Lá fora
Lá fora parece que não vai chover. A previsão do tempo antecipou-se e veio a dizer: "É sábado, donde um céu azul clichê, com pancadas de verniz delirante, faz chover ondas de calor".
Há, lá fora, um fervilhar de gente apressada, calada ou falante, e apenas um semáforo para controlá-las. Quem as olha assim, compaixão, dá uma vontade de dizer: "Não corram atrás das borboletas!". Mas o sujeito, se tem um tantinho de sanidade visual e abstêmio de nascença, logo retifica a mensagem, ao perceber que, lá fora, borboletas não há mais.
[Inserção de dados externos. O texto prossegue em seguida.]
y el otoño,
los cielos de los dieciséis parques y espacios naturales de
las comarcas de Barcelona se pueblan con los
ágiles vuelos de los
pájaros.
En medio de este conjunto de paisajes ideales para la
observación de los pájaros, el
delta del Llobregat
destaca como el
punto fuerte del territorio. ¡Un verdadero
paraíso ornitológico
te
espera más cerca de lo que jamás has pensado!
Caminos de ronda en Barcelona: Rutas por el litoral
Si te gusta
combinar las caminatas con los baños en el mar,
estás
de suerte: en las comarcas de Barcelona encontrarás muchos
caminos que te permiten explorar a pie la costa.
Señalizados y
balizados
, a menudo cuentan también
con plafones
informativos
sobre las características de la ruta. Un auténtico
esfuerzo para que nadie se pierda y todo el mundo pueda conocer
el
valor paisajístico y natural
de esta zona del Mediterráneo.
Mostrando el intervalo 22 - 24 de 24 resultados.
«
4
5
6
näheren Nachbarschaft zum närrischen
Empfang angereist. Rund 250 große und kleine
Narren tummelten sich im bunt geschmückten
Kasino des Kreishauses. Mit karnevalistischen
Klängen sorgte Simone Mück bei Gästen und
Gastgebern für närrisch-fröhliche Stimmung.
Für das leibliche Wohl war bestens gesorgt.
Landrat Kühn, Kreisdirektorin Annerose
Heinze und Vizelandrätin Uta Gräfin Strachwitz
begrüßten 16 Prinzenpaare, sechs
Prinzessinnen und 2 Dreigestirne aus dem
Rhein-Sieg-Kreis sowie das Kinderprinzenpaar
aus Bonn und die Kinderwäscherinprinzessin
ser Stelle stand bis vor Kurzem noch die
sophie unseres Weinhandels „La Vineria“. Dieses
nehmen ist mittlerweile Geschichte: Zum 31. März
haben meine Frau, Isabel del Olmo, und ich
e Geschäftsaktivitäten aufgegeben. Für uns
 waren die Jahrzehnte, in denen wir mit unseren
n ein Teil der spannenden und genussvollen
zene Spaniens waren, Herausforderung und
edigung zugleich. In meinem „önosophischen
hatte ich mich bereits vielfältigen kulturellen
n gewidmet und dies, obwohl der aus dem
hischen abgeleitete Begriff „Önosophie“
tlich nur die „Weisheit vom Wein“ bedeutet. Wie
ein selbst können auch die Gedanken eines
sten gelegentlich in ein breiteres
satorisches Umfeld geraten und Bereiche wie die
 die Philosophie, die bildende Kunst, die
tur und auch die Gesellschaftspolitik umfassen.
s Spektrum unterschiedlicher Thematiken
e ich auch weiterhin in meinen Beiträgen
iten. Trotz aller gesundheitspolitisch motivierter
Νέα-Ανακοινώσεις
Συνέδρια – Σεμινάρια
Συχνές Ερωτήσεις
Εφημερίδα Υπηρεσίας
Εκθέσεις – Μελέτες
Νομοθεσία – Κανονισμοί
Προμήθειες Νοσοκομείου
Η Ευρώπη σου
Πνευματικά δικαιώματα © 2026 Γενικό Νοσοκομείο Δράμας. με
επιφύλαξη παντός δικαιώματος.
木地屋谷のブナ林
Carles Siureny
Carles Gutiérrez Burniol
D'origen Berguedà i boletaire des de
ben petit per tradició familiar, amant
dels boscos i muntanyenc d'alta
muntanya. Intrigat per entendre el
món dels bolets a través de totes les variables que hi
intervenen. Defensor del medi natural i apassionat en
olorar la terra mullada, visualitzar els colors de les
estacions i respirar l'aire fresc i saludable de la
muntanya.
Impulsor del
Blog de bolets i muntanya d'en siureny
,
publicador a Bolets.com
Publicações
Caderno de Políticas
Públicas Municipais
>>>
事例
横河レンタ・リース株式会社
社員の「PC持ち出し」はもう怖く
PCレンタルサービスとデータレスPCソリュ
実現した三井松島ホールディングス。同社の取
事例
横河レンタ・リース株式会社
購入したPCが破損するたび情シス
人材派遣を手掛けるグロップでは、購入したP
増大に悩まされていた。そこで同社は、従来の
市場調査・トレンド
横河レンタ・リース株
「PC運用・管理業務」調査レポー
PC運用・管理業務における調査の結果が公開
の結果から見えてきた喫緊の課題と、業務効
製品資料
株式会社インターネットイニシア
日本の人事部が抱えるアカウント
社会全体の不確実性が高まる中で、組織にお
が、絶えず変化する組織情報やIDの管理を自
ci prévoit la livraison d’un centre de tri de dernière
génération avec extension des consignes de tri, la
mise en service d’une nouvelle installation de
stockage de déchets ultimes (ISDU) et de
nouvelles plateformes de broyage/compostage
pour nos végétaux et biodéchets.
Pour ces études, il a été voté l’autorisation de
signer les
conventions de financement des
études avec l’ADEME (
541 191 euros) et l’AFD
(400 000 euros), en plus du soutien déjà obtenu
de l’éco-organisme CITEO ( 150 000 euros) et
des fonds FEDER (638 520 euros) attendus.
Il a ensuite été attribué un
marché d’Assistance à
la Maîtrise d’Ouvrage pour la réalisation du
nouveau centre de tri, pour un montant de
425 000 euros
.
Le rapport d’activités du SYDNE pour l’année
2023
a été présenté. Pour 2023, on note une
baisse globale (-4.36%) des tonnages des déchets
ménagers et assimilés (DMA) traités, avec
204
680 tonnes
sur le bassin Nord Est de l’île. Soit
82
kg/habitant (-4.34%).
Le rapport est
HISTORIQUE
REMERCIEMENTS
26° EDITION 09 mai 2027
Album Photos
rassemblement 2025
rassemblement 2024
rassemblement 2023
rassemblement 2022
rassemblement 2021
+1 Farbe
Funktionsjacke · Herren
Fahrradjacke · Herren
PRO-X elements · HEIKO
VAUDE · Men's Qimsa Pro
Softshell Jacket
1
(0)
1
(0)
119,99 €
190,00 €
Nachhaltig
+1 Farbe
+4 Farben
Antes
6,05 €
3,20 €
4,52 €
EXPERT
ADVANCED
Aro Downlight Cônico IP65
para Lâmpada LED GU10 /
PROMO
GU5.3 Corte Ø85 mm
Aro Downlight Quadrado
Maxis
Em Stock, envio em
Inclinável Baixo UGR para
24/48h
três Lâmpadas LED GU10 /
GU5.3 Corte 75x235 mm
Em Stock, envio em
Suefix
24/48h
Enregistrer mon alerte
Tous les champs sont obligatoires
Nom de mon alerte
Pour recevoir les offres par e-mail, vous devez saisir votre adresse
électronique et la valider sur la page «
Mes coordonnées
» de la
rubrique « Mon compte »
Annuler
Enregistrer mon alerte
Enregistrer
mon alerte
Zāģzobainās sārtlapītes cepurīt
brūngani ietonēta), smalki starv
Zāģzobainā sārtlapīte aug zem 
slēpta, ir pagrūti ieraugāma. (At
Sumiram-se todas. Em seu lugar, surgiram a camada de ozônio, o efeito estufa, os carros automáticos, o limpador nasal, o Google Glass, o Tinder Thundercat.
Lá fora, as borboletas de ontem são as coisas materiais de hoje. Não há espaço para jardins: duas mil árvores abaixo, uma ponte Rio-Niterói acima. Lá fora, impera o metal, o concreto, o esperto. Lá fora, borboletas não sobrevivem, quando muito as Pastilhas Valda.
Lá fora, é preciso construir mais semáforos para acomodar os desacomodados, pontes Rio-Niterói para ligar os opostos, carros automáticos para facilitar a transição de marchas, limpadores nasais para desobstruir as vias aéreas, reformular o regulamento de sobrevivência na selva asfáltica. Depois, menos urgentemente, a gente pode pensar na extinção das borboletas e no por que de seu sumiço.
Até lá, porém, o homem ainda tem um longo caminho a percorrer ao redor de seu umbigo. Antes, portanto, é preciso compreender a extinção das borboletas e a sobrevivência das Pastilhas Valda, para além da concepção de mercado, também do ponto de vista sociológico e principalmente abstêmio.